Meta was fined a record-breaking $1.3 billion by EU regulators over the lack of data protection for European citizens. This battle started nearly 10 years ago in 2013 when former US National Security Agency contractor and whistleblower Edward Snowden outed the American authorities for frequently accessing people's personal information through tech companies.
- Facebook's owner, Meta, is now bearing the brunt of lax American privacy policies, its own incompetence, and a tussle between Washington and Brussels over data privacy.
- Reports say the fine is not a headache for Meta, which is estimated to be worth at least $640 billion. But the order to suspend US-EU data transfer is the bigger issue for the tech giant.
- Immediately, there will be no disruption to Facebook's operations in Europe. The decision pertains to user data such as name, email and IP address, messages, browsing history, geolocation data, and even financial information used for targetted online ads.
Why Meta was fined over a billion dollars?
- The fine was imposed by European Data Protection Board for violating the EU's General Data Protection Regulation (GDPR). The last highest fine imposed under GDPR was on Amazon for 746 million euros.
- For Meta, the $1.3 billion is not the highest fine imposed upon them. In 2019, the US FTC fined Facebook $5 billion.
- The EU case against Meta was brought by Austrian privacy activist Max Schrems who sued Facebook for failing to protect his privacy nearly a decade ago after Edward Snowden revealed American authorities' ways of accessing the data.
- Edward Snowden revealed that foreigners do not enjoy the privacy rights as American citizens in the US, leaving foreign persons' data stored in the country vulnerable to surveillance.
- For a long time, data transfers between the EU and the US were governed by an agreement that was struck down as invalid by the European Court of Justice in 2020.
- ECJ did allow companies to transfer data according to the standard contractual clauses (SCCs), however, with the latest fine it seems like Meta failed to adhere to the clauses.
What Meta has to say?
- Meta said that the decision to fine has been unjust and unnecessary. Furthermore, Meta also said that they were singled out.
… disappointed to have been singled out when using the same legal mechanism as thousands of other companies looking to provide services in Europe. This decision is flawed, unjustified, and sets a dangerous precedent for the countless other companies transferring data between the EU and US.
- Nick Clegg, Facebook President, Global Affairs
- Meta said that they will appeal against the decision.
What now?
- Under the order, Meta has been given a five-month grace period to cease European data from being transferred and stored in the US.

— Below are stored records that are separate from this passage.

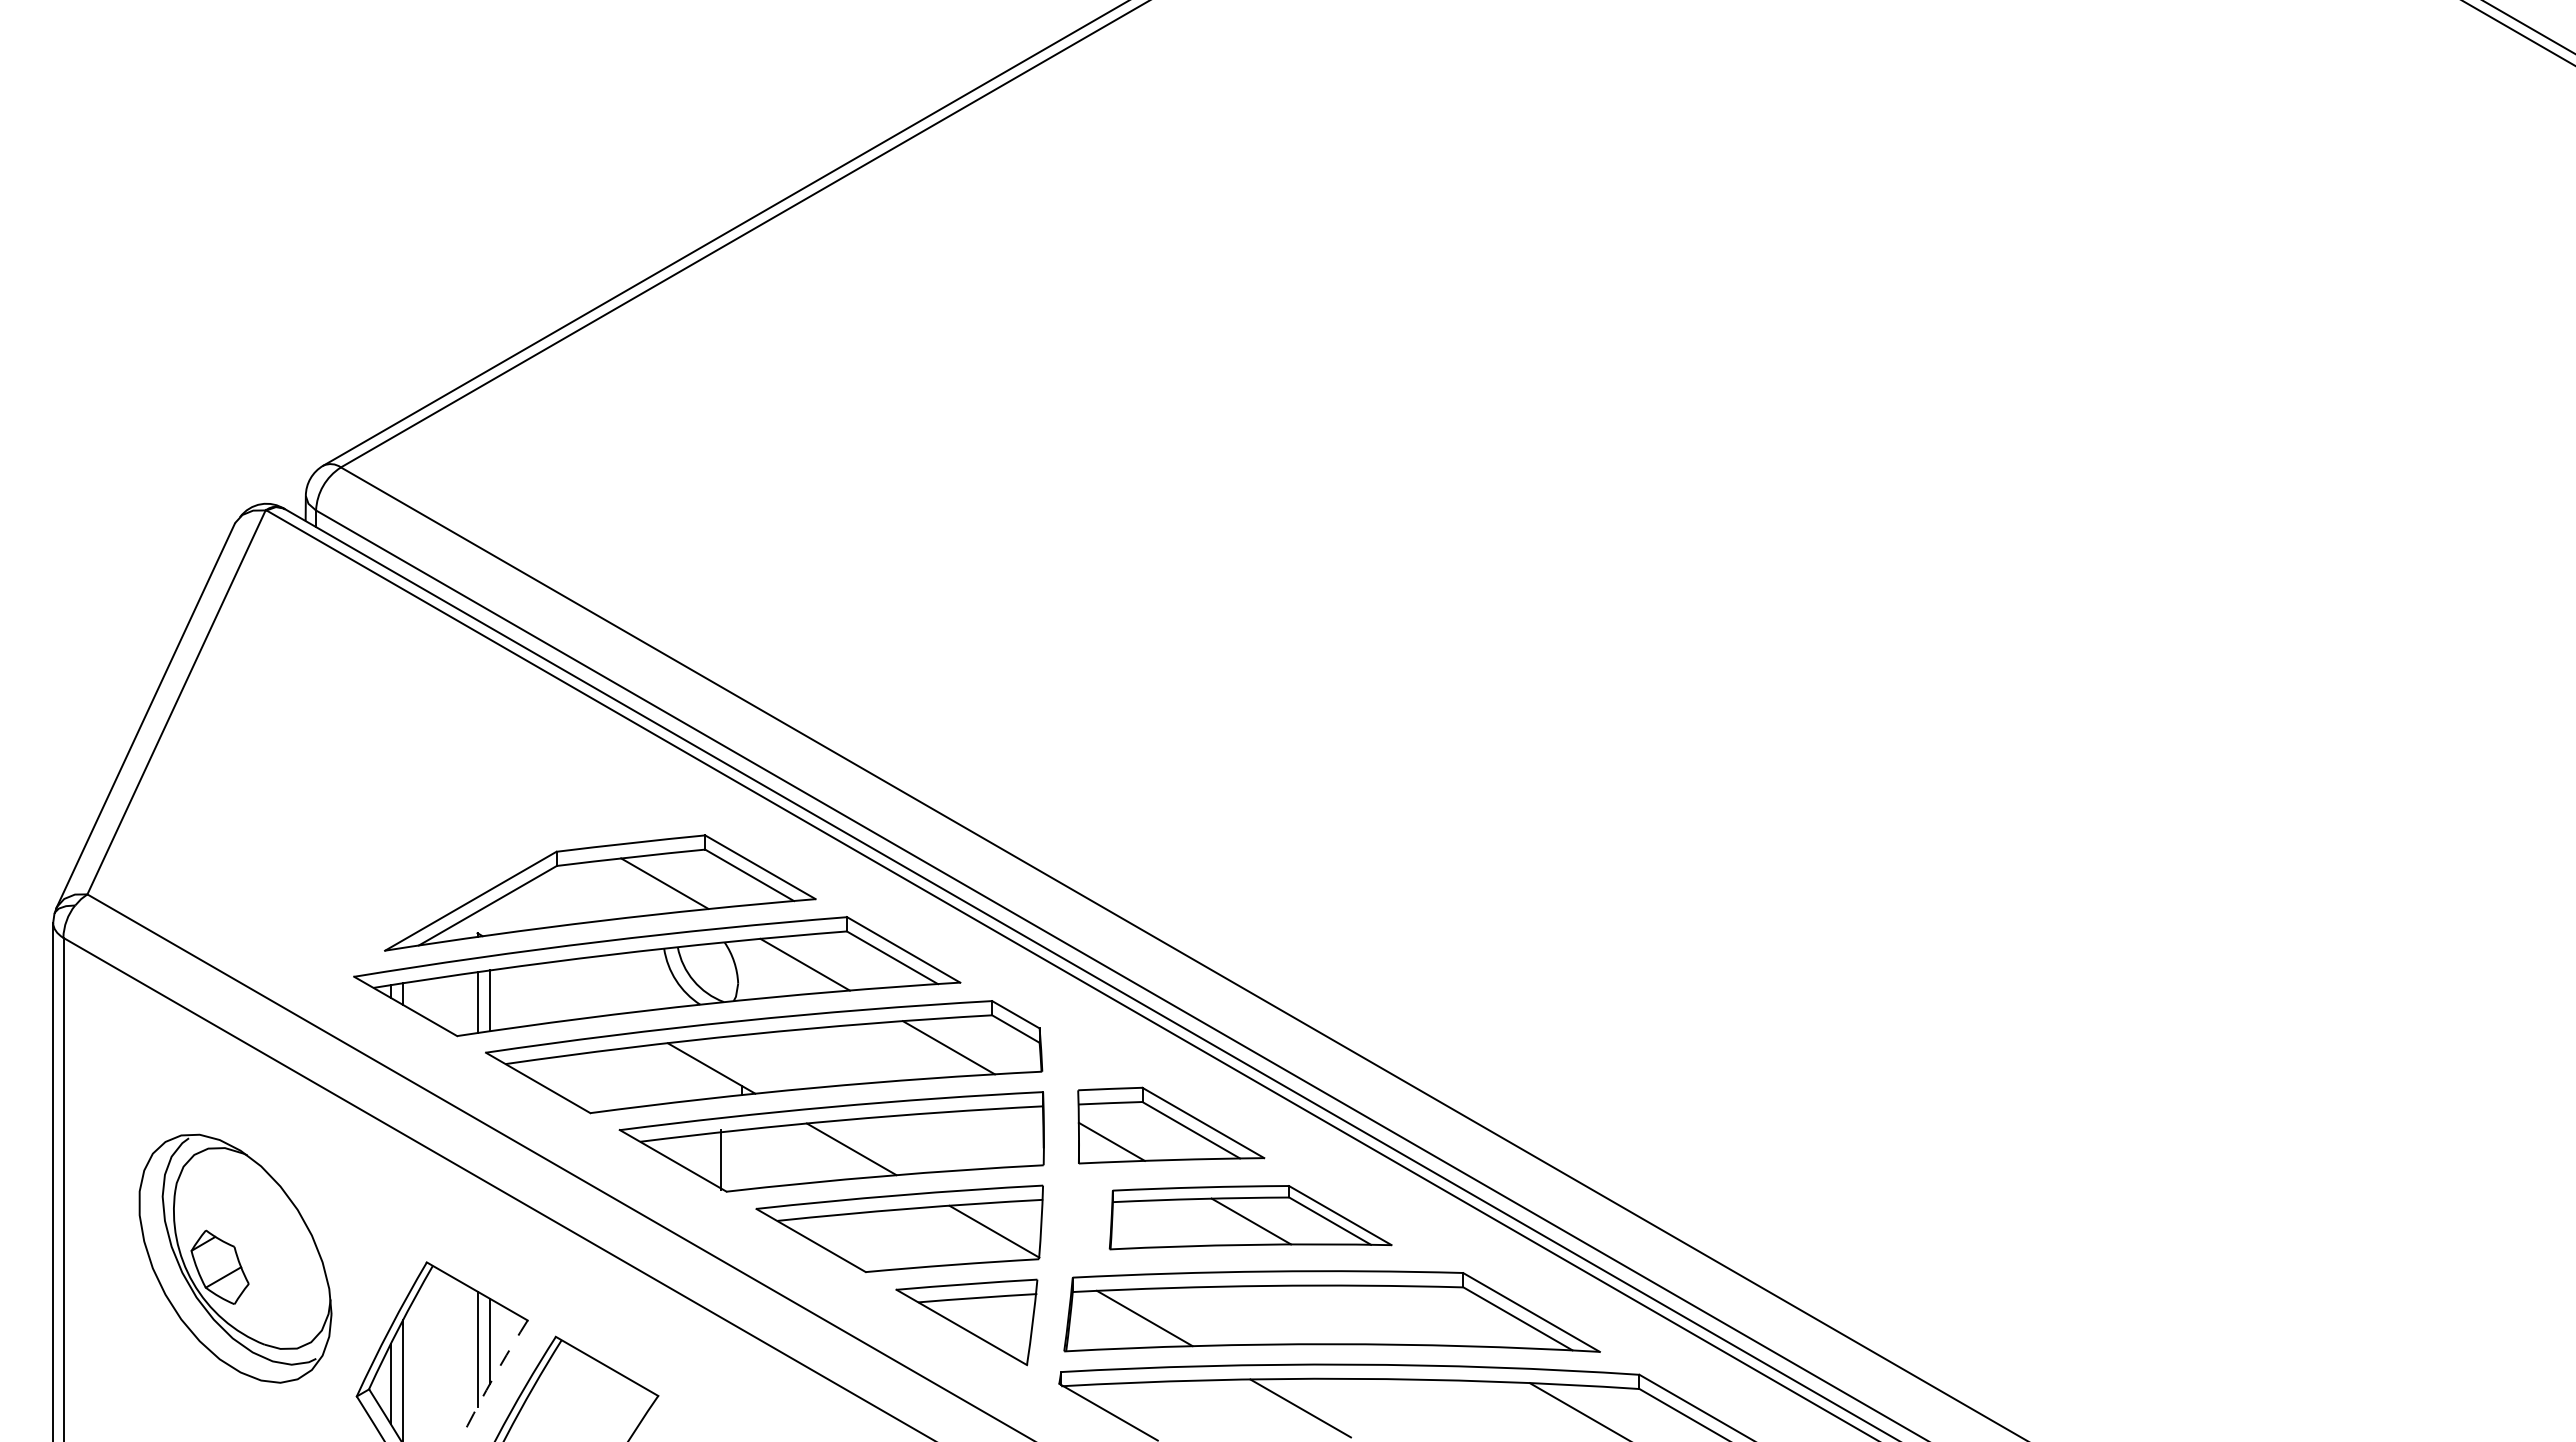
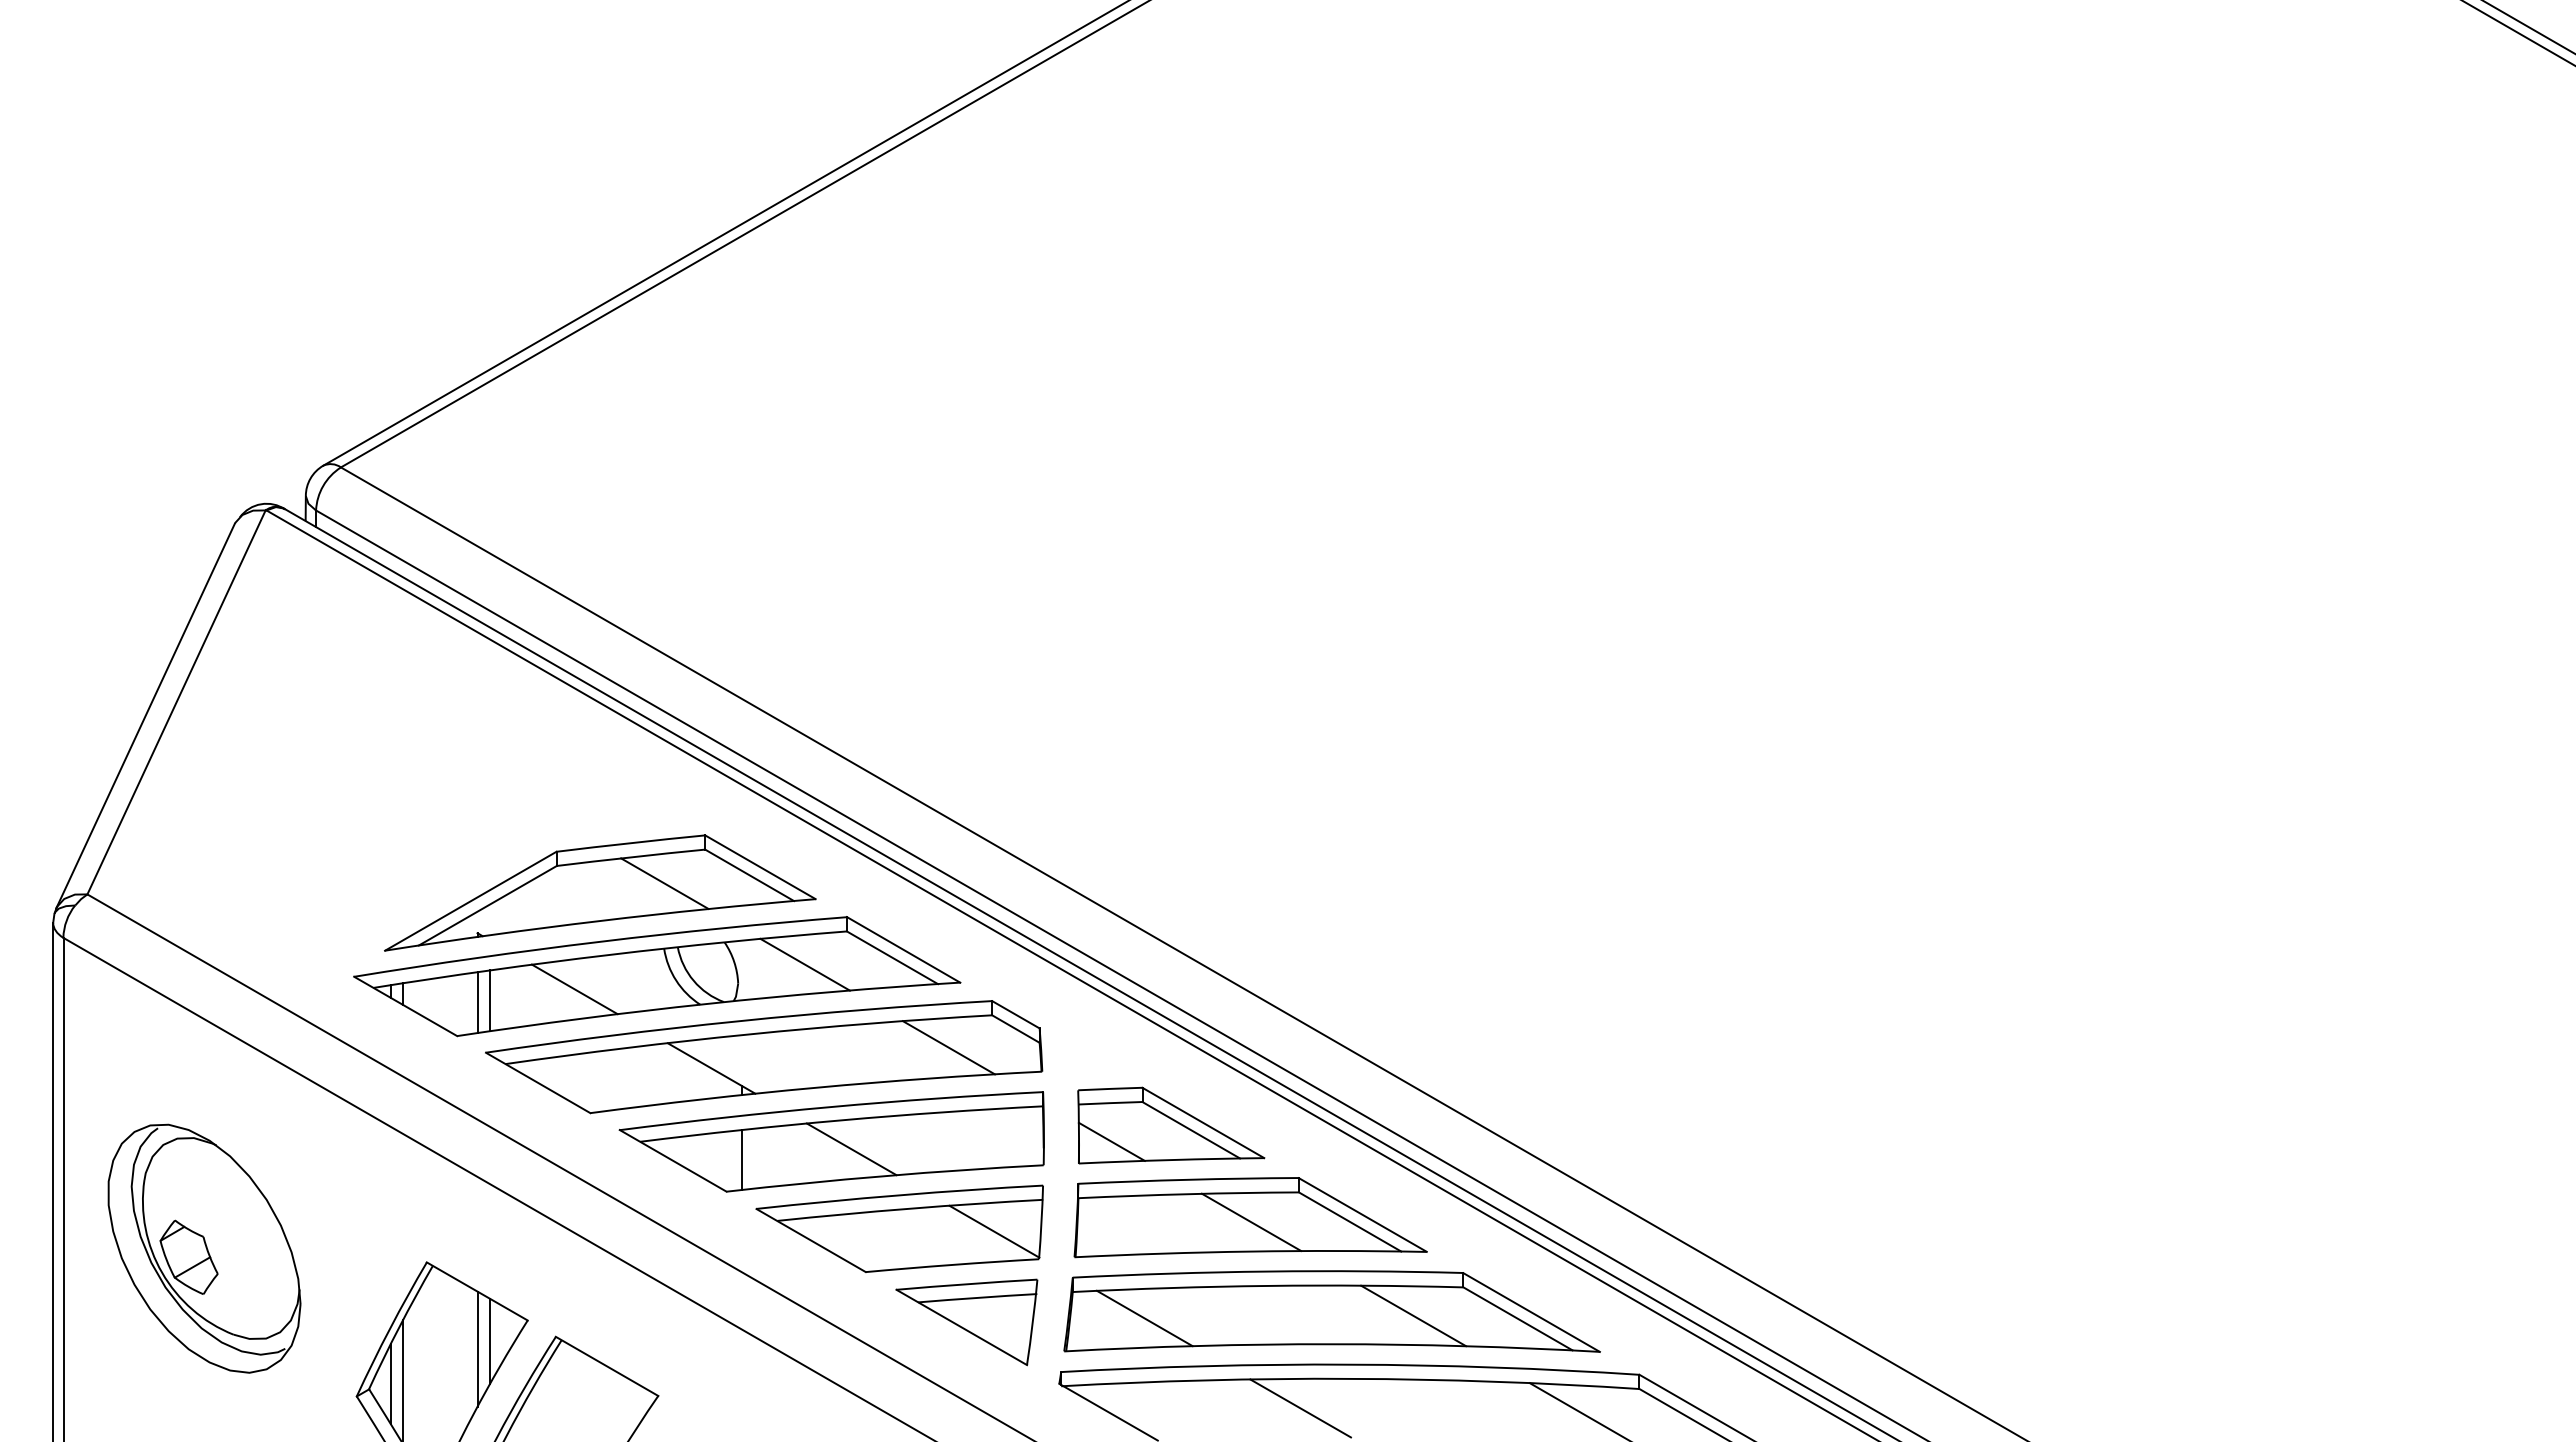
line at (574, 989): none -> present
line at (721, 1159) position: (721, 1159) -> (742, 1159)
part at (1250, 1217) size: 285x66 px -> 355x82 px
part at (235, 1258) position: (235, 1258) -> (204, 1248)
line at (1413, 1315): none -> present
arc at (491, 1380): dashed -> solid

- Meta has 21 data centers, 17 of which are in the US; three are in Europe and one is in Singapore.
- The biggest task for Meta is revamping its data transfer and storage operations, which is a costly affair. Moreover, Meta has to erase all the data stored for the past 10 years of European users on non-EU servers.
- Meta is counting on the new Data Privacy Framework (DPF) in talks between the US and the EU to be able to keep smooth operations on in the region instead of revamping its own operations.
- The new framework for data privacy is expected to be finalised "as quickly as possible" and likely by October. However, reports say it is unlikely to solve Meta's problems given that the US is unlikely to revamp its federal privacy policy for the data of foreigners that quickly.
While the fine and the decision are only limited to Meta's Facebook and not other platforms like Instagram and WhatsApp, it sets a precedent for all other foreign companies operating in the EU to strengthen how they deal with user data.
For Meta, transferring data to the US is crucial for its ad-targetting operations. In 2022, Meta warned EU policymakers that it would be forced to cease operations in the region if it is not allowed to transfer data across the Atlantic. EU had said then it would be Meta's loss.